▸ **Your goal**
Please rewrite all of the rows below as a single numbered list, leaving out any blank lines.

· · · · ·

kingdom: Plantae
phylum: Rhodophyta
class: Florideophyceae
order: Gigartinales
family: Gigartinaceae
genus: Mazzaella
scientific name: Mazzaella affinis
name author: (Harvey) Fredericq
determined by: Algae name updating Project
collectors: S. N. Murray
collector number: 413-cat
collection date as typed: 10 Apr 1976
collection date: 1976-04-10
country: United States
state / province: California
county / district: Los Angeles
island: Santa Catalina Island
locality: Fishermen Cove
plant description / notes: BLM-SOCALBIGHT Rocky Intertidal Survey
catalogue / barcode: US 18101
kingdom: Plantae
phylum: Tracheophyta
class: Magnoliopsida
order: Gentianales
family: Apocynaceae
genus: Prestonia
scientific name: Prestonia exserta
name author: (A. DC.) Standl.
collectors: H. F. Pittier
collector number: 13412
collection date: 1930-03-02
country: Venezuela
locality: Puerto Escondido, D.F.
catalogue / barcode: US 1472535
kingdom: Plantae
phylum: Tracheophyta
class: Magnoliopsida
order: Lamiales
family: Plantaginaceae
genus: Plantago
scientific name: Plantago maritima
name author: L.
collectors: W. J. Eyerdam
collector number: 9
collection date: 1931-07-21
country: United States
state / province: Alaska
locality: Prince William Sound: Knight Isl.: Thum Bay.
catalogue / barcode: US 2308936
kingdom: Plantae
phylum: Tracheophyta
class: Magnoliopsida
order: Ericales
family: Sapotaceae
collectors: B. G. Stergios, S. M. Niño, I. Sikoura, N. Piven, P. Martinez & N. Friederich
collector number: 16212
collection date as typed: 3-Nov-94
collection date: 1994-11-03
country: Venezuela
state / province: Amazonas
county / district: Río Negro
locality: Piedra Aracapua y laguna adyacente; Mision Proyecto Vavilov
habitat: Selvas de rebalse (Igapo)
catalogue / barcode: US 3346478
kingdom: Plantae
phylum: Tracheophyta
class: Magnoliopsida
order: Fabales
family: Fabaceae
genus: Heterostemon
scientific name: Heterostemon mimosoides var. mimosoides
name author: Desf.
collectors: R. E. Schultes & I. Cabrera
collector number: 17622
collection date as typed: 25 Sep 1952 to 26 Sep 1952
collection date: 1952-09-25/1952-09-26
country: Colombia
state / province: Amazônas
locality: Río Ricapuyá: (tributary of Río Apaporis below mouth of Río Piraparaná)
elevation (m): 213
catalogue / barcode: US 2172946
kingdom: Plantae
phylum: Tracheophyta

· · · · ·

▸ **In response**
1. kingdom: Plantae
2. phylum: Rhodophyta
3. class: Florideophyceae
4. order: Gigartinales
5. family: Gigartinaceae
6. genus: Mazzaella
7. scientific name: Mazzaella affinis
8. name author: (Harvey) Fredericq
9. determined by: Algae name updating Project
10. collectors: S. N. Murray
11. collector number: 413-cat
12. collection date as typed: 10 Apr 1976
13. collection date: 1976-04-10
14. country: United States
15. state / province: California
16. county / district: Los Angeles
17. island: Santa Catalina Island
18. locality: Fishermen Cove
19. plant description / notes: BLM-SOCALBIGHT Rocky Intertidal Survey
20. catalogue / barcode: US 18101
21. kingdom: Plantae
22. phylum: Tracheophyta
23. class: Magnoliopsida
24. order: Gentianales
25. family: Apocynaceae
26. genus: Prestonia
27. scientific name: Prestonia exserta
28. name author: (A. DC.) Standl.
29. collectors: H. F. Pittier
30. collector number: 13412
31. collection date: 1930-03-02
32. country: Venezuela
33. locality: Puerto Escondido, D.F.
34. catalogue / barcode: US 1472535
35. kingdom: Plantae
36. phylum: Tracheophyta
37. class: Magnoliopsida
38. order: Lamiales
39. family: Plantaginaceae
40. genus: Plantago
41. scientific name: Plantago maritima
42. name author: L.
43. collectors: W. J. Eyerdam
44. collector number: 9
45. collection date: 1931-07-21
46. country: United States
47. state / province: Alaska
48. locality: Prince William Sound: Knight Isl.: Thum Bay.
49. catalogue / barcode: US 2308936
50. kingdom: Plantae
51. phylum: Tracheophyta
52. class: Magnoliopsida
53. order: Ericales
54. family: Sapotaceae
55. collectors: B. G. Stergios, S. M. Niño, I. Sikoura, N. Piven, P. Martinez & N. Friederich
56. collector number: 16212
57. collection date as typed: 3-Nov-94
58. collection date: 1994-11-03
59. country: Venezuela
60. state / province: Amazonas
61. county / district: Río Negro
62. locality: Piedra Aracapua y laguna adyacente; Mision Proyecto Vavilov
63. habitat: Selvas de rebalse (Igapo)
64. catalogue / barcode: US 3346478
65. kingdom: Plantae
66. phylum: Tracheophyta
67. class: Magnoliopsida
68. order: Fabales
69. family: Fabaceae
70. genus: Heterostemon
71. scientific name: Heterostemon mimosoides var. mimosoides
72. name author: Desf.
73. collectors: R. E. Schultes & I. Cabrera
74. collector number: 17622
75. collection date as typed: 25 Sep 1952 to 26 Sep 1952
76. collection date: 1952-09-25/1952-09-26
77. country: Colombia
78. state / province: Amazônas
79. locality: Río Ricapuyá: (tributary of Río Apaporis below mouth of Río Piraparaná)
80. elevation (m): 213
81. catalogue / barcode: US 2172946
82. kingdom: Plantae
83. phylum: Tracheophyta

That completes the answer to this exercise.